:: WHAT YOU SHOULD DO ::
Print everything in the records below, from the line containing "pose: elev=230.4 azim=110.3" down to the final line of the records, without changing any of it.

:: EXERCISE DATA ::
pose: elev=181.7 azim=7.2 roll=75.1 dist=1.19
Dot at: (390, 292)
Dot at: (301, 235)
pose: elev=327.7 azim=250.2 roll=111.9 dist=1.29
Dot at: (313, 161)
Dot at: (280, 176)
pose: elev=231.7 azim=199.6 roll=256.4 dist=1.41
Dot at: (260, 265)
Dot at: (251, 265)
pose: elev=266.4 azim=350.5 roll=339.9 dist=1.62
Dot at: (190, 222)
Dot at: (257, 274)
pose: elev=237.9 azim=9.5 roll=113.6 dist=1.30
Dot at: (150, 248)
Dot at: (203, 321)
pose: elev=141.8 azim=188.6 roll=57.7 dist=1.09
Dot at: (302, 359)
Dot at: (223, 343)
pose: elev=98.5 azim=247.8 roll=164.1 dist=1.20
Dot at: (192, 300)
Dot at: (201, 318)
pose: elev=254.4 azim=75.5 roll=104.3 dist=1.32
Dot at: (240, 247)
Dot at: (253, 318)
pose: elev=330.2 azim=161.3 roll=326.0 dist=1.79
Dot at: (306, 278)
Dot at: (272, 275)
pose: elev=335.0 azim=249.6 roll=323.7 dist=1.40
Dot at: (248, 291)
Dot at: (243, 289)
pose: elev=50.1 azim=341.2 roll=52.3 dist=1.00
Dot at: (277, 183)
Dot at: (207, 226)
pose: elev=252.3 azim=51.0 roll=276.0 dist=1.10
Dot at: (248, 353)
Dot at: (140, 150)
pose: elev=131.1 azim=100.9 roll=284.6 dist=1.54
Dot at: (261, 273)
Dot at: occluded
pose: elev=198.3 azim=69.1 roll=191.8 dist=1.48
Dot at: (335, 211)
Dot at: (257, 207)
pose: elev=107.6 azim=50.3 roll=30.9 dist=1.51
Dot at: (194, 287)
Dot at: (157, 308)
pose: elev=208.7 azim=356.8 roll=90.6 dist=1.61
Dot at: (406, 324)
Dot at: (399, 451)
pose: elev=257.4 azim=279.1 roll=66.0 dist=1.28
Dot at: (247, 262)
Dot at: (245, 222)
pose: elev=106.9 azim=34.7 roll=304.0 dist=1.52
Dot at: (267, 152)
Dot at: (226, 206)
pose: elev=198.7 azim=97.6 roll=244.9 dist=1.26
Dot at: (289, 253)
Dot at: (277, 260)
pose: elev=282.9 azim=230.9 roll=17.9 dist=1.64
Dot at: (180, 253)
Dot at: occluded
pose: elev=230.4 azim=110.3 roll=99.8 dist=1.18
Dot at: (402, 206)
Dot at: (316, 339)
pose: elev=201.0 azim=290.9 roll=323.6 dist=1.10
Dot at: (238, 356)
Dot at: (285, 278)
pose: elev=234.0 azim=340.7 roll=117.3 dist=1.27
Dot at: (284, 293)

:: RESULT OF THE TASK ::
pose: elev=230.4 azim=110.3 roll=99.8 dist=1.18
Dot at: (402, 206)
Dot at: (316, 339)
pose: elev=201.0 azim=290.9 roll=323.6 dist=1.10
Dot at: (238, 356)
Dot at: (285, 278)
pose: elev=234.0 azim=340.7 roll=117.3 dist=1.27
Dot at: (284, 293)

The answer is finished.